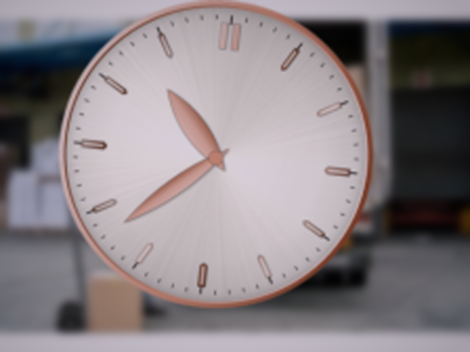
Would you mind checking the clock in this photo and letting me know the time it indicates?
10:38
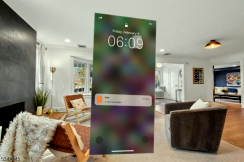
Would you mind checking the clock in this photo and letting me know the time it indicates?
6:09
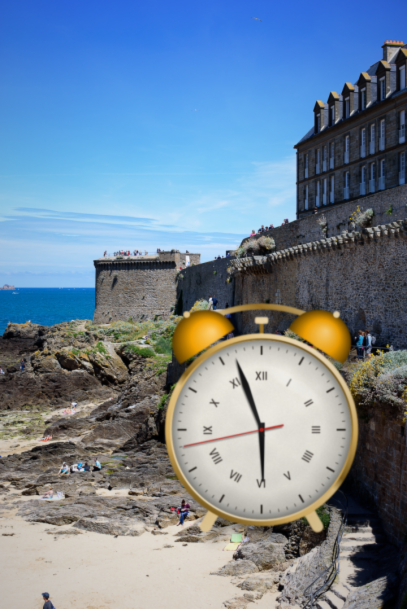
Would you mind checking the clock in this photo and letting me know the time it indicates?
5:56:43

Task to carry out: Can you give the data above as a Markdown table with two columns, Row and Text, putting one line per row with its number, skipping blank lines and leaving the pictures out?

Expected answer:
| Row | Text |
|---|---|
| 1 | Would you mind checking the clock in this photo and letting me know the time it indicates? |
| 2 | 10:38 |
| 3 | Would you mind checking the clock in this photo and letting me know the time it indicates? |
| 4 | 6:09 |
| 5 | Would you mind checking the clock in this photo and letting me know the time it indicates? |
| 6 | 5:56:43 |